Salzburg: Kirchen solidarisch mit Karabach-Armeniern
Im Zeichen der Solidarität mit den Karabach-Armeniern, die im vergangenen Herbst von Aserbaidschan aus ihrer Heimat vertrieben wurden, stand am Dienstagabend in Salzburg der diesjährige Ökumenische Empfang. Zu der Veranstaltung hatte die Salzburger Pro-Oriente-Sektion gemeinsam mit Erzbischof Franz Lackner geladen. Lackner hatte zuletzt immer wieder die gewaltsame Vertreibung der bis zu 110.000 ethnischen Armenier aus Berg-Karabach (Artsach) kritisiert, zur internationalen Hilfe für sie aufgerufen, vor der Auslöschung des christlichen Erbes von Artsach gewarnt und zugleich einen gerechten Frieden in der Region - zwischen Armenien und Aserbaidschan - eingemahnt.

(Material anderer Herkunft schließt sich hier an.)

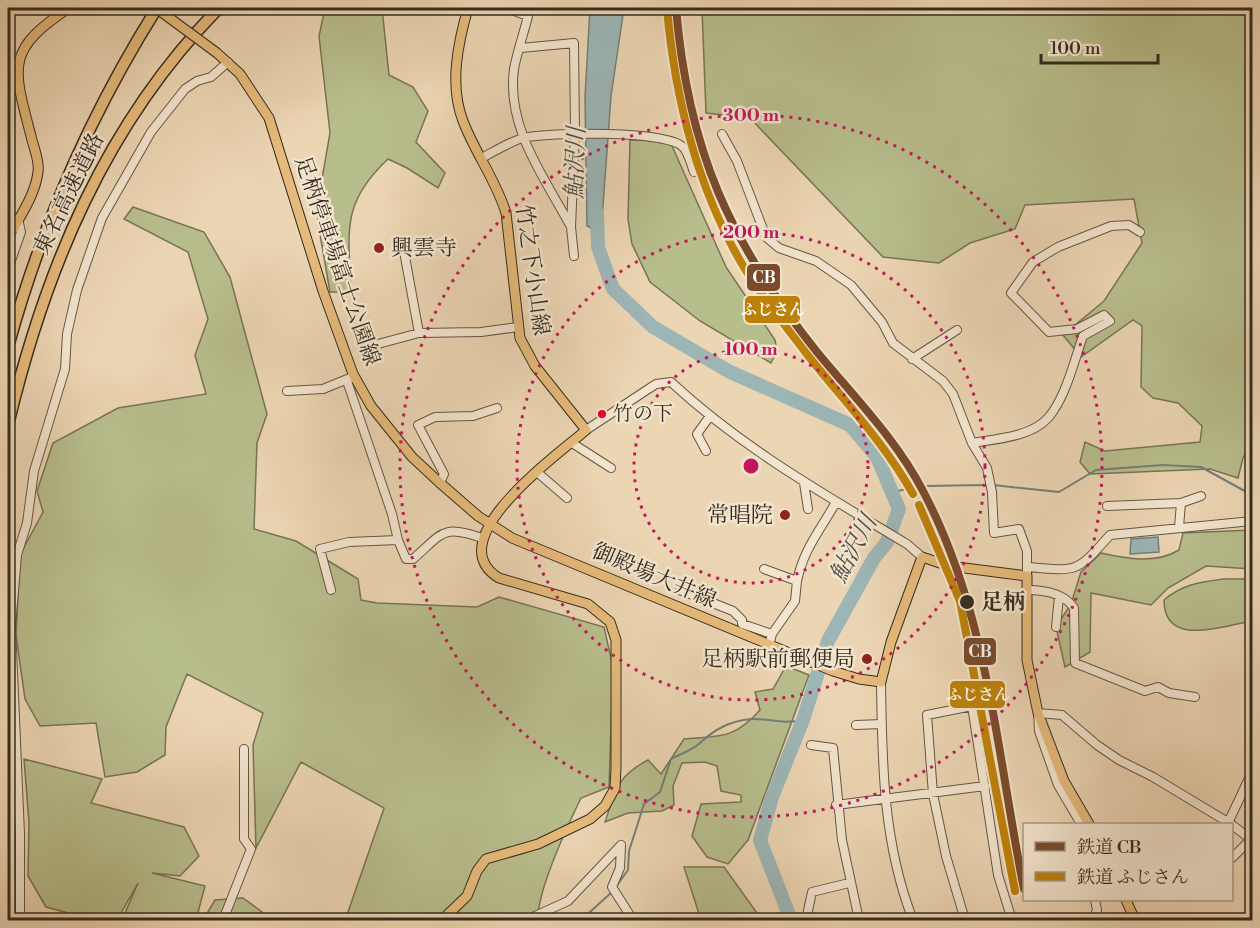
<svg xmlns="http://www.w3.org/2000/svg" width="1260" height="928" viewBox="0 0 1260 928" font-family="'Libre Bodoni','Noto Serif JP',serif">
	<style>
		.green { fill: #b8bd8c; stroke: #777456; stroke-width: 1.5 }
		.water { fill: #9cb6b6; stroke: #737f7a; stroke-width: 1.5 }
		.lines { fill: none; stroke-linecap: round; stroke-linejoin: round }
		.stream { stroke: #737f7a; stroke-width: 2 }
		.river { stroke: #9cb6b6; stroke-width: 14 }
		.minor-casing { stroke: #645645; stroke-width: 10 }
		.major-casing { stroke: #362c20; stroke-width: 11 }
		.highway-casing { stroke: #362c20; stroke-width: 13 }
		.minor { stroke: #f3e4ce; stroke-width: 8 }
		.major { stroke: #e6ba7a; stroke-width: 9 }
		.highway { stroke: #e6ba7a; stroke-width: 10 }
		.major-bridge-casing { stroke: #362c20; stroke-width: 11; stroke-linecap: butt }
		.major-bridge { stroke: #e6ba7a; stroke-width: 9 }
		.rail-1-casing { stroke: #f3e4ce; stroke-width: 12 }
		.rail-2-casing { stroke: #f3e4ce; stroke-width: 12 }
		.rail-1 { stroke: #7a4b2a; stroke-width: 8 }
		.rail-2 { stroke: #bd810a; stroke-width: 8 }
		.ring { fill: none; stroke: #c2185b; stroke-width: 3; stroke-dasharray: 3 6 }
		.poi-dot { fill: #8f2418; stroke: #f3e4ce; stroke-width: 2 }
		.bus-dot { fill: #e4002b; stroke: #f3e4ce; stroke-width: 2 }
		.stop-dot { fill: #362c20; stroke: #f3e4ce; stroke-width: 2 }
		.labels { text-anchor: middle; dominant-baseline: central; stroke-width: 5; stroke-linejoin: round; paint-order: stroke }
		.bus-label { font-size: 20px; fill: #362c20; stroke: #f3e4ce; text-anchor: start }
		.street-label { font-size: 22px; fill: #362c20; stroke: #f3e4ce }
		.poi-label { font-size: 22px; fill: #362c20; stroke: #f3e4ce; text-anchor: end }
		.stop-label { font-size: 22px; font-weight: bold; fill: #362c20; stroke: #f3e4ce; text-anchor: start }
		.water-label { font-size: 24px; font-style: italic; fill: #504e46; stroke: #f3e4ce }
		.centre { fill: #c2185b; stroke: #f3e4ce; stroke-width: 3 }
		.ring-label { font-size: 18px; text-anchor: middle; font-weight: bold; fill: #c2185b; stroke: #f3e4ce; stroke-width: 5; stroke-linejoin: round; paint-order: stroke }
		.line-badge { stroke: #f3e4ce; stroke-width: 2 }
		.badge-label { font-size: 16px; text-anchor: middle; font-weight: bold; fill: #fff }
	</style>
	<rect width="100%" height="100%" fill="#ecd5b3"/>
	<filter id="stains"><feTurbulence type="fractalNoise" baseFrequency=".00333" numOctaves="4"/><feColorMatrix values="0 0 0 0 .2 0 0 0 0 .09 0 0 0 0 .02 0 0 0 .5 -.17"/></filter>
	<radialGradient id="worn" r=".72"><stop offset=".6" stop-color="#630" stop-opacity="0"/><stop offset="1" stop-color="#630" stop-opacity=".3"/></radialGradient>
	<path class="green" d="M325,8h57l7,67 24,12 15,24 -12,31 29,31 -7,15 -31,-20 -19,-9c-48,45 -39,73 -37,133h-21l-12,-69 1,-27 11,-63 -11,-97z
		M702,8h550v435l-9,15 -5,20 -28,-9 -120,5 -10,-12 5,-20 20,9 95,-9 2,-16 -24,-23 -25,-5 -12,-11 1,-61 -9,-6 -52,37 -18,-22 41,-34 38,-58 -8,-44 -109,6 -10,24 -45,14 -31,20 -56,-6 -133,-139 -44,-5z
		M630,140l31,1 11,5 54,121 49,73 2,11 -6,12 -71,-42 -50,-39 -18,-38 -4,-25z
		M133,207l71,25 26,45 37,137 -10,29 -3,86 42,12 62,38 3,21 16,3 100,4 22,-10 105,30 9,40 -4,120 -28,11c-14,29 -44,92 -43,122h-200l10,-8 36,-104 -83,-46 -45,86 -3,-103 10,-32 -76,-39 -21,53 -1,28 -28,17 -32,5 -9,-54 -56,3 -15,-27 -9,-64 4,-80 23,-43 -6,-21 16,-48 65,-35 88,-14 -11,-39 13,-36 -20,-67 -64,-33z
		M1252,530v39l-46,-3 -38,22 -17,17 -60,-12 -1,59 -25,15 -9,-40 15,-23 10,-32 20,-19c26,6 55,11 78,-3l4,-17z
		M1224,579h28v42c-30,5 -88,27 -88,-21 18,-16 37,-18 60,-21z
		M786,666l23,9 -61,165 -20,24 -21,-7 -15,-21 9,-32 40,-2v-7l-20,-4 -4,-25 -12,-4 -23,1 -9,23 1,19 -12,6 -34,2 -23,9c11,-32 11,-45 43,-62l13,14 23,-35c37,-3 50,0 76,-29l-5,-18 18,-3z
		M24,759l78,20 -11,24 93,24 15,29 -19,20 -28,-3 53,13 -9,34h-74l16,-37 -21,37h-46l-3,-7 -22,-6 -18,-31 1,-53z
		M684,867h40l38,53h-61z
		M243,898l30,22h-70l12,-20z"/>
	<path class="water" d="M590,8h34l-13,88 -10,137 -14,-7 -2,-129z
		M1158,537l1,15 -29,2 1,-15z"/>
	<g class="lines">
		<path class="stream" d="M993,485l66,7 37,-22 67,-5 38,2 51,28
			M892,492l32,-6 63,-1
			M615,888l13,-18 1,-19 15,-47 16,-12 11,-33c9,-5 22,-9 29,-16 15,-14 30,-22 51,-24 18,-1 30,6 52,1
			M581,920l31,-28"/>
		<path class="river" d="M597,213l1,34 15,42 40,38 77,45 120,53 27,32 22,52 -12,33 -13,16 -46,83 -25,79 -31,77 -12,43 31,80"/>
		<g class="minor-casing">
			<path id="minor" d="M506,8l22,8c-4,17 -11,36 -14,53 -8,58 30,108 56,156
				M521,48l53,-5 1,90 -4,94 3,29
				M722,134l15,27 29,76 13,11 37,13 35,24 31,37 11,21 50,38 10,13 19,49 15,25 5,24 2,41 25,-4 8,22v25
				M482,158c13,-7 27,-16 41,-20 25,-6 144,-8 160,9 5,5 8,17 11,25
				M405,257l14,76
				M8,269l13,-37 -3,-13
				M378,344l41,-11 62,-1 37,-5
				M912,359l45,-29
				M347,381l45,133 6,26
				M287,391l36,-2 27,-11
				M586,430l70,-46 15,-2c71,66 153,112 236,162l15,13
				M572,443l39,25
				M972,443c24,-4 59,-6 76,-25 18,-21 26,-57 35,-82l27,-15 -6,-6 -27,14 -28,3 -38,-39 22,-31 25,-15 53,-21 18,-1 11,7
				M706,451l-9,-17 13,-18
				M538,473l29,25
				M440,483l4,-9 -26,-49 17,-8 38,-1 24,-8
				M804,483l4,26
				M1181,503l20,-7
				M1107,506l74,-3 -2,24
				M1029,567c49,5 48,5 81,-32l142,-14
				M764,569l33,12 -2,20 -23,33 -3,12
				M797,581c7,-33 23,-50 39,-79
				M331,590l-11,-41 29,-7 49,-2 8,19h7c30,-26 29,-35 69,-21
				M680,590l53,21 9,9v4l30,10
				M1027,590c17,0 37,3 47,18l1,55 70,28 13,-4 11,6 26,4
				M1056,627l3,-31
				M881,682c1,81 2,162 32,238
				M856,725l26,-1
				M811,745l22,3 9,92 17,80
				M836,805l149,-19
				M1228,823l24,-51
				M1081,824l-23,-39 -19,-54 -1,-18 24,2 35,30 22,15 34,17 78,47
				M1232,825l20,15
				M621,845l-1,23 -8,19 21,33
				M1232,858l19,-19
				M20,920v-86l-9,-208 6,-71 10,-32 7,-52 31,-102 2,-35 10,-44 25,-72 49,-86 34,-43 12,-8 14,-4 17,-15
				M223,920l28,-71 -7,-10v-90
				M533,920v-3l35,-16 53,-56
				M806,920l6,-28 37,-9
				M965,920l-19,-64 -13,-62 -6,-79 45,-9 26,169 14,45
				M1093,920l4,-10 -2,-10"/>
		</g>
		<g class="major-casing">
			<path id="major" d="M217,53l23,21 29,44 54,173 30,83 18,32 41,51 28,26 38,33 34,22 321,133 26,8 22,3 10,-40 31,-85 27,9 78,10v84l11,53 26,68 25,43
				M8,238c11,-20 27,-42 30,-66 2,-11 -5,-26 -7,-36 -18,-69 -26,-86 38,-128
				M1126,900l9,20
				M442,920l25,-24 10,-25 9,-12 52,-15 52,-25 15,-13 10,-18 1,-20v-128l-6,-18 -22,-18 -89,-26c-62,-38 59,-123 87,-148l-51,-64 -15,-28 -14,-125c-10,-33 -31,-60 -43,-92 -14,-36 -5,-78 5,-113"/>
		</g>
		<g class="highway-casing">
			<path id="highway" d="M8,347c33,-120 83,-234 149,-339
				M8,425c37,-155 97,-301 211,-417"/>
		</g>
		<use href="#minor" class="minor"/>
		<use href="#major" class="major"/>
		<use href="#highway" class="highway"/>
		<g class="major-bridge-casing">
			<path id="major-bridge" d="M156,8l61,45"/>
		</g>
		<use href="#major-bridge" class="major-bridge"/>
		<g class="rail-1-casing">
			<path id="rail-1" d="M676,8c12,142 53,233 141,344 37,45 79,87 106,139 65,123 74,263 101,398"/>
		</g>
		<g class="rail-2-casing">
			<path id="rail-2" d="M667,9c8,88 30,178 75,255 19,32 42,60 64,89 37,47 78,89 107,141
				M919,505l41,96 55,290"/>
		</g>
		<use href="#rail-1" class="rail-1"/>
		<use href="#rail-2" class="rail-2"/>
	</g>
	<g class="ring">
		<circle cx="751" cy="466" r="117"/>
		<circle cx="751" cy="466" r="234"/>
		<circle cx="751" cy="466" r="351"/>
	</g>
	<g class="poi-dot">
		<circle cx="379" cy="248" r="6"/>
		<circle cx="785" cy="515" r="6"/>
		<circle cx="867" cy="659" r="6"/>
	</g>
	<circle class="bus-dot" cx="602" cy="414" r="5"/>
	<circle class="stop-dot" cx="967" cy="602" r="8"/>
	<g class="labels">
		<g class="bus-label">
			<text x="613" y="414">竹の下</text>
		</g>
		<g class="street-label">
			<text transform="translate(69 194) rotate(-64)">東名高速道路</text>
			<text transform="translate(337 261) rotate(71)">足柄停車場富士公園線</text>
			<text transform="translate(532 270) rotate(82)">竹之下小山線</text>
			<text transform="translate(654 576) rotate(23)">御殿場大井線</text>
		</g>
		<g class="poi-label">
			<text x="391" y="248" text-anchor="start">興雲寺</text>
			<text x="773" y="515">常唱院</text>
			<text x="855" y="659">足柄駅前郵便局</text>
		</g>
		<g class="stop-label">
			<text x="981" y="602">足柄</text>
		</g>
		<g class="water-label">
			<text transform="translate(576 163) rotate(-88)">鮎沢川</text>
			<text transform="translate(854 549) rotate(-62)">鮎沢川</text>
		</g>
	</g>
	<circle cx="751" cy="466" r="9" class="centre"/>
	<g class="ring-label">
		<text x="751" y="121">300 m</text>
		<text x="751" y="238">200 m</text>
		<text x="751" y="355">100 m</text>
	</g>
	<g class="line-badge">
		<rect x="746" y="263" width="35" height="29" rx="6" fill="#7a4b2a"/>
		<rect x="744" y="295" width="57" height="29" rx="6" fill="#bd810a"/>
		<rect x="963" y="637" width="34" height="29" rx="6" fill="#7a4b2a"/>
		<rect x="949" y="680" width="57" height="29" rx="6" fill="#bd810a"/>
	</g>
	<g class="badge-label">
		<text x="764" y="283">CB</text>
		<text x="773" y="315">ふじさん</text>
		<text x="980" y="657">CB</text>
		<text x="978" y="700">ふじさん</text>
	</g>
	<rect width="1260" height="928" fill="none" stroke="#ecd5b3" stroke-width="30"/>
	<rect x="9" y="9" width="1242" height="910" fill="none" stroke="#362c20" stroke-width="3"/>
	<rect x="15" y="15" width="1230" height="898" fill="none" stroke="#362c20" stroke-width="1.5"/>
	<rect x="1023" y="823" width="210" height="78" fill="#f3e4ce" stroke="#a79a88" stroke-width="1.5"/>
	<rect x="1035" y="842" width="30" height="9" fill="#7a4b2a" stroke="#a79a88" stroke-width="1.5"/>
	<text x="1077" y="853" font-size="18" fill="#362c20">鉄道 CB</text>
	<rect x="1035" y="872" width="30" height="9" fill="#bd810a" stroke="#a79a88" stroke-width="1.5"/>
	<text x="1077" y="883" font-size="18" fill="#362c20">鉄道 ふじさん</text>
	<path d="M1041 54v9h117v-9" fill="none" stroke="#362c20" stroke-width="3"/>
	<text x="1050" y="54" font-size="18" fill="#362c20" stroke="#f3e4ce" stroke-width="4.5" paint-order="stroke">100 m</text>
	<rect width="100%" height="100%" filter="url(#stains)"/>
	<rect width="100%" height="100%" fill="url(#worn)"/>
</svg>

Für seine wiederholten Worte im Sinne des Friedens sei er auch kritisiert worden, hielt Lackner in seinem Grußwort am Dienstag in Salzburg fest. Dem hielt er aber entgegen: "Einen Krieg im Hier und Jetzt zu beginnen, Menschen zu vertreiben, bewusst ihr Erbe zu zerstören, ist Unrecht und bleibt es."

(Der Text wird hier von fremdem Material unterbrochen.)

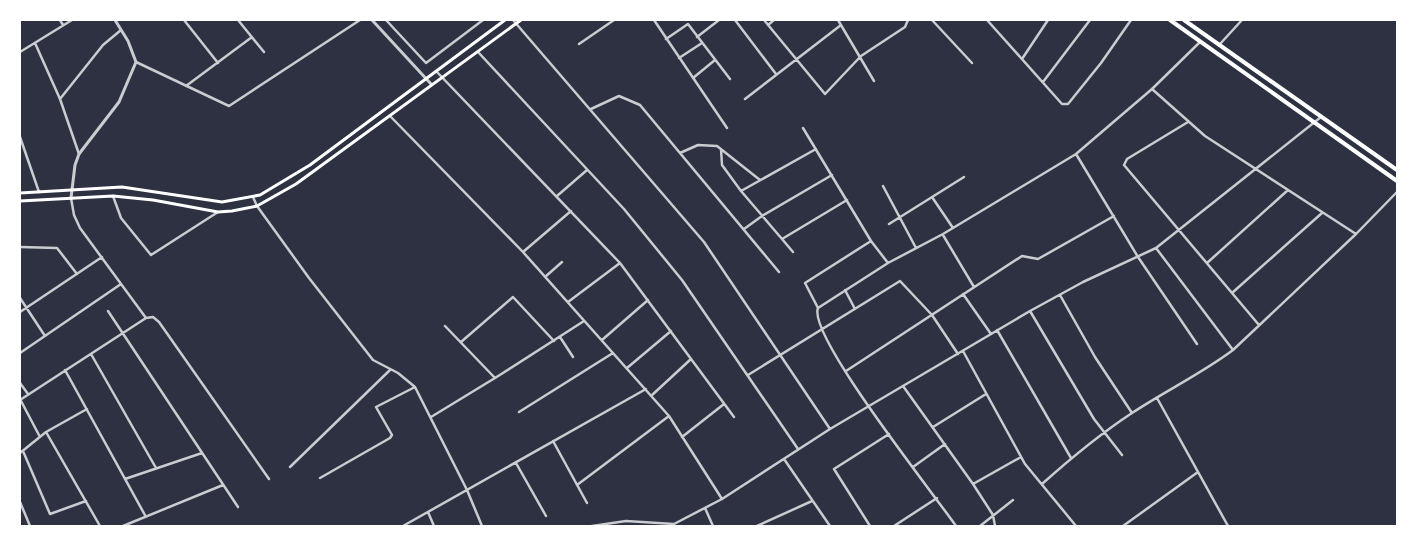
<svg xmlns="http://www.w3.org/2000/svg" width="1417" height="546" viewBox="0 0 1417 546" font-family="Jost,sans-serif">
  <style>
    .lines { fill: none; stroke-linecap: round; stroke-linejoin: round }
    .minor { stroke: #caccd0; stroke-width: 2.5 }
    .tertiary { stroke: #caccd0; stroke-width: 3 }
    .secondary { stroke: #fff; stroke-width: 3 }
    .primary { stroke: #fff; stroke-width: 4 }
  </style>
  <rect width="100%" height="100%" fill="#2d3142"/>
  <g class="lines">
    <path class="minor" d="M60 20 63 25
      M184 20 218 63
      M238 20 264 52
      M386 20 426 63 483 20
      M513 20 704 242 830 429
      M654 20 727 128
      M735 20 776 74
      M764 20 825 94 861 56 905 27 908 20
      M838 20 874 81
      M932 20 972 63
      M987 20 1062 104H1068L1101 63 1131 20
      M768 25 774 20
      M697 37 719 20
      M666 39 688 24 730 79
      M35 43 60 99 79 154
      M579 44 614 20
      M1220 44 1242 20
      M20 52 72 20
      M478 52 624 209 682 280 798 449
      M679 58 702 43
      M1022 59 1048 20
      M136 62 229 106 360 20
      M436 71 620 263 734 417
      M693 78 715 60
      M1043 82 1090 20
      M186 86 252 37
      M1152 89 1205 136 1356 234
      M60 99 103 45 121 30
      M745 99 841 25
      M591 109 619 96 640 105 779 272
      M390 116 523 252 669 416 722 499
      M1188 122 1127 159 1124 165 1259 325
      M803 128 871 241 888 263
      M20 137 39 192
      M721 149 722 165 741 191
      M816 149 741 191 782 239 847 200
      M680 153 698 145 717 146 760 180
      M1076 154 1138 257 1197 344
      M883 186 916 248
      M113 196 121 218 151 255 218 212
      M557 196 587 170
      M253 197 257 206 309 278 373 360 398 373 415 387 467 490 482 526
      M932 197 953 228
      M71 198 74 215 80 228 146 318
      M889 224 964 177
      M744 229 762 216 832 175
      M943 235 974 287
      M782 239 793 252
      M20 247 57 248 77 274
      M1156 248 1233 350
      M523 252 571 211
      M1207 263 1288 190
      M545 277 562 262
      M845 290 855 309
      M1232 293 1322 213
      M963 294 991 334
      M1060 295 1095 357 1132 413
      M20 298 45 336
      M568 302 620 263
      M818 308 805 283 871 241
      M108 311 238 507
      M1030 311 1094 419 1122 455
      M20 312 102 257
      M445 326 495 378 584 321
      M997 330 1071 458
      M560 337 573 357
      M602 340 648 300
      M461 342 513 297 554 341
      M963 351 1025 464 1076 526
      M20 353 121 284
      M91 354 156 468
      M627 368 671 331
      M65 370 146 517
      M846 371 1022 256 1038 259 1114 216
      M748 375 900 281 932 315 958 354
      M20 383 28 394
      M903 386 973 484 993 515 995 526
      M651 396 691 359
      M1157 398 1228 526
      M20 399 40 437
      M20 400 146 318 153 317 159 322 269 479
      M519 412 613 353
      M431 417 495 378
      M933 427 986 394
      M46 432 100 526
      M682 437 724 404
      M553 441 587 503
      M23 451 50 514 86 501
      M20 453 46 432 87 409
      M784 459 830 526
      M516 463 546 516
      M290 467 390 370
      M913 467 945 444
      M320 478 390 438 392 435 376 407 415 387
      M125 479 202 453
      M973 484 1021 457
      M1042 484C1070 459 1100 434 1132 413 1165 391 1201 374 1233 350L1356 234 1397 192
      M577 485 669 416
      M20 502 30 526
      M705 508 713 526
      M428 512 434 526
      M123 526 223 485
      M403 526 646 389
      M592 526 626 521 674 524 722 499 830 429 1030 311 1083 282 1156 248 1321 117
      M757 526 812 501
      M870 526 834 469 889 434
      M894 526 937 498
      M956 526C934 494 807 335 818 308L888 263 943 234 1076 154 1152 89 1200 42
      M980 526 1013 500
      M1123 526 1198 472"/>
    <path class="tertiary" d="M372 20 431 84
      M71 198 75 165 79 154 119 102 136 62 128 41 115 20"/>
    <path class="secondary" d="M20 193 122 187 222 202 260 195 310 165 505 20
      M20 201 113 196 153 200 218 212 232 211 257 206 296 184 521 20"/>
    <path class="primary" d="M1170 20 1397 181
      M1184 20 1397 170"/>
  </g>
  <rect width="1417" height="546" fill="none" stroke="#ffffff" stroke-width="42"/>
</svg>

Lackner mahnte weiters, die christlichen Gemeinschaften seien in einer Welt, in der die "Weltuntergangsuhr" auf 90 Sekunden vor Mitternacht stehe, zur Wahrnehmung gemeinsamer Verantwortung und zu einem Miteinander im Bewusstsein der Ergänzungsbedürftigkeit verpflichtet. Auf diese Weise würden sie "erfüllen, worum Jesus einst betete: 'Bewahre sie in deinem Namen, den du mir gegeben hast, damit sie eins sind wie wir'", so der Erzbischof.
Der Vorsitzende der Salzburger Pro Oriente-Sektion und Dekan der Theologischen Fakultät, Dietmar Winkler, konnte zahlreiche Vertreterinnen und Vertreter der Kirchen in Salzburg zum Empfang begrüßen. Er hob in seinem Grußwort kritisch hervor, dass der Konflikt um Berg-Karabach bzw. das Schicksal der Geflüchteten aus der öffentlichen Wahrnehmung nahezu verschwunden sei. Dem wolle man nicht zuletzt durch diese Veranstaltung entgegenwirken.
Folgen für das armenische Christentum
Die Salzburger Armenologin Jasmine Dum-Tragut, Leiterin des "Zentrum zur Erforschung des Christlichen Ostens" (ZECO), hielt im Anschluss einen Vortrag zum Thema "Vertreibung aus Karabach - Die Folgen für das armenische Christentum und die Region". Die Armenien-Expertin betonte, das Vorgehen Aserbaidschans sei ein "krimineller Akt". Dum-Tragut wurde im September 2023 unmittelbar Zeugin des Exodus der Armenier aus Artsach und beteiligte sich an der Ersthilfe. "Wir haben den Menschen zugehört, mit ihnen gelacht, geweint."
Die Salzburger Wissenschaftlerin beklagte auch die Untätigkeit der UNESCO während der schon lange andauernden Gefährdung armenischen Kulturguts auf von Aserbaidschan kontrolliertem Gebiet. Aktuell sei das Schicksal von mehr als 4.000 nun ungeschützten Kulturdenkmälern, darunter etwa 300 Kirchen und Klöster, völlig ungewiss. Dum-Tragut überbrachte auch eine Grußbotschaft und Dankesworte des nun im armenischen Etschmiadzin residierenden armenisch-apostolischen Primas von Artsach, Vrtanes Abrahamyan, an Erzbischof Lackner.
Am 19. September 2023 hatte Aserbaidschan die armenische Enklave Berg-Karabach (die völkerrechtlich zu Aserbaidschan gehört) mit überlegenen militärischen Mitteln angegriffen. Schon nach einem Tag war der Krieg entschieden. Gut 300 armenische Soldaten waren dabei ums Leben gekommen, auch zivile Opfer waren zu beklagen. Dem Angriff vorausgegangen war eine rund neun Monate dauernde Totalblockade Berg-Karabachs durch Aserbaidschan. Mehr als 110.000 Armenier mussten schließlich im September 2023 über Nacht ihre Heimat verlassen.